Na, Weihnachten gut verbracht oder eher überlebt? Das Fest der Harmonie offenbart in vielen Familien erhebliches Konfliktpotential – alle Jahre wieder. Klar, wir freuen uns auf die gemeinsamen Tage im Kreis der Familie. Doch die Erfahrungen lehren uns auch, dass es trotz aller Mühe und Rücksichtnahme immer mal wieder zu Unstimmigkeiten oder Streit kommen kann.
Da ist es auch nicht weiter erstaunlich, dass Weihnachten auf der Stress-Skala, die die häufigsten stressauslösenden Ereignisse auflistet, auf Platz 12 liegt. Gleichrangig mit einem Knöllchen wegen einer roten Ampel, nur an mehreren Tagen. An Weihnachten können durch diesen Stress auch kleine Zänkereien in einen handfesten Familienkrach ausarten. Vor allem, wenn sich einige Familienmitglieder Konfliktthemen das ganze Jahr aufgehoben haben und als nachtragendes Geschenk zur Feier mitbringen. Dann hängt der Segen schief und Weihnachten wird zur Katastrophe.
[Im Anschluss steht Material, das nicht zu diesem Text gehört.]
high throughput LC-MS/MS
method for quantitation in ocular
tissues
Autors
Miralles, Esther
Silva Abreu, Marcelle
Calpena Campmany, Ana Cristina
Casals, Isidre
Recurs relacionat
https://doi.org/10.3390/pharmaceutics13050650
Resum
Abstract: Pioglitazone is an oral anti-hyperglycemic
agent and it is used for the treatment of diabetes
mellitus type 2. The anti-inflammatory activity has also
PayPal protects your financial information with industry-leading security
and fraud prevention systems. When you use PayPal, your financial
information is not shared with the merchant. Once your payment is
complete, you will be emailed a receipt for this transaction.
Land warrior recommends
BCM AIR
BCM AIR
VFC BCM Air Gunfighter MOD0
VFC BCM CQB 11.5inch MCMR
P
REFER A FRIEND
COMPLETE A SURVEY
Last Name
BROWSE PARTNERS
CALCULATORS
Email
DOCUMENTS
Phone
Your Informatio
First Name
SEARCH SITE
Aber mal grundsätzlich gefragt, ist Streit immer schlecht? Sind Konflikte immer negativ? Ist es schlimm, einer anderen Meinung zu sein? Nein! Nicht der Streit ist schlecht, wir streiten schlecht! Das wundert auch nicht, denn schon in den frühen Kindertagen hat schon die Oma gesagt: „Kinder, streitet Euch nicht!“. Kaum einer hat von frühester Kindheit an gelernt, dass der Streit sinnvoll ist. Dass er eine Sonderform der Kommunikation ist, die viel häufiger vorkommt, als wir denken. Konflikte sind normal – Menschen fühlen, denken und wollen unterschiedlich! Auch das ist gut, denn seit Menschengedenken entstammt aus diesen Konflikten der Fortschritt. Harmonie führt zu Stillstand.
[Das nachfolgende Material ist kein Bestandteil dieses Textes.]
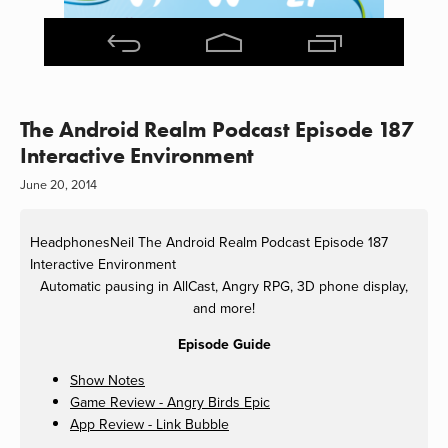
The Android Realm Podcast Episode 187
Interactive Environment
June 20, 2014
HeadphonesNeil
The Android Realm Podcast Episode 187
Interactive Environment
Automatic pausing in AllCast, Angry RPG, 3D phone display,
and more!
Episode Guide
Show Notes
Game Review - Angry Birds Epic
App Review - Link Bubble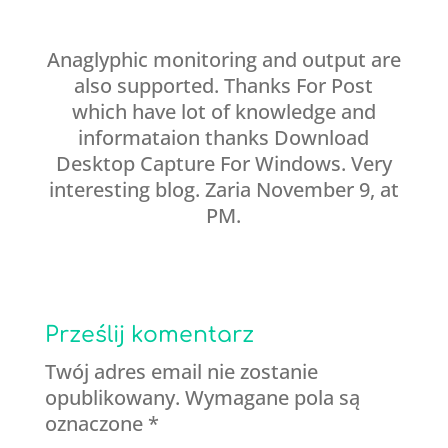
Anaglyphic monitoring and output are
also supported. Thanks For Post
which have lot of knowledge and
informataion thanks Download
Desktop Capture For Windows. Very
interesting blog. Zaria November 9, at
PM.
Prześlij komentarz
Twój adres email nie zostanie
opublikowany.
Wymagane pola są
oznaczone
*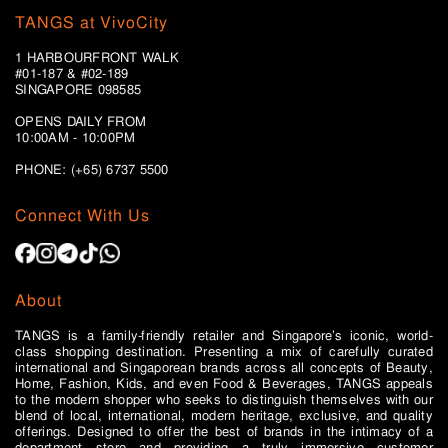
TANGS at VivoCity
1 HARBOURFRONT WALK
#01-187 & #02-189
SINGAPORE 098585
OPENS DAILY FROM
10:00AM - 10:00PM
PHONE: (+65)
6737 5500
Connect With Us
About
TANGS is a family-friendly retailer and Singapore’s iconic, world-
class shopping destination. Presenting a mix of carefully curated
international and Singaporean brands across all concepts of Beauty,
Home, Fashion, Kids, and even Food & Beverages, TANGS appeals
to the modern shopper who seeks to distinguish themselves with our
blend of local, international, modern heritage, exclusive, and quality
offerings. Designed to offer the best of brands in the intimacy of a
department store and providing a truly immersive customer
Wie aber streitet man besser? Gehen wir beispielsweise davon aus, dass unser Gegenüber auch Recht haben könnte und hören ihm oder ihr einfach zu und stellen Verständnisfragen. Denn es geht bei dieser Form der Kommunikation doch nicht darum, Recht zu haben oder zu gewinnen. Es geht darum, ein für beide Seiten zielführendes Ergebnis zu erreichen. Wie, Sie sehen das anders? Gewinnen ist Ihnen wichtig? Vielleicht sogar Rache üben oder das eigene Ego zu zelebrieren? Dann lesen Sie bitte nicht weiter.
Der Konflikt ist eine Form des Dialogs – der zielgerichtete Austausch von Meinungen, Interessen und Emotionen. Da helfen Respekt und Wertschätzung sowie gemeinsame Absichten erheblich weiter. Wie auch Offenheit statt negativen Vermutungen. Statt Vorwürfen, können Sie auch Wünsche äußern. Statt dem üblichen „Nie bringst Du den Müll raus“, versuchen Sie es mal mit „Kannst Du bitte den Müll rausbringen, das wäre sehr lieb!“. Denken Sie daran, Sie können andere Menschen nicht ändern, nur sich selbst. Diese Erkenntnis nimmt vielen Konflikten die Brisanz.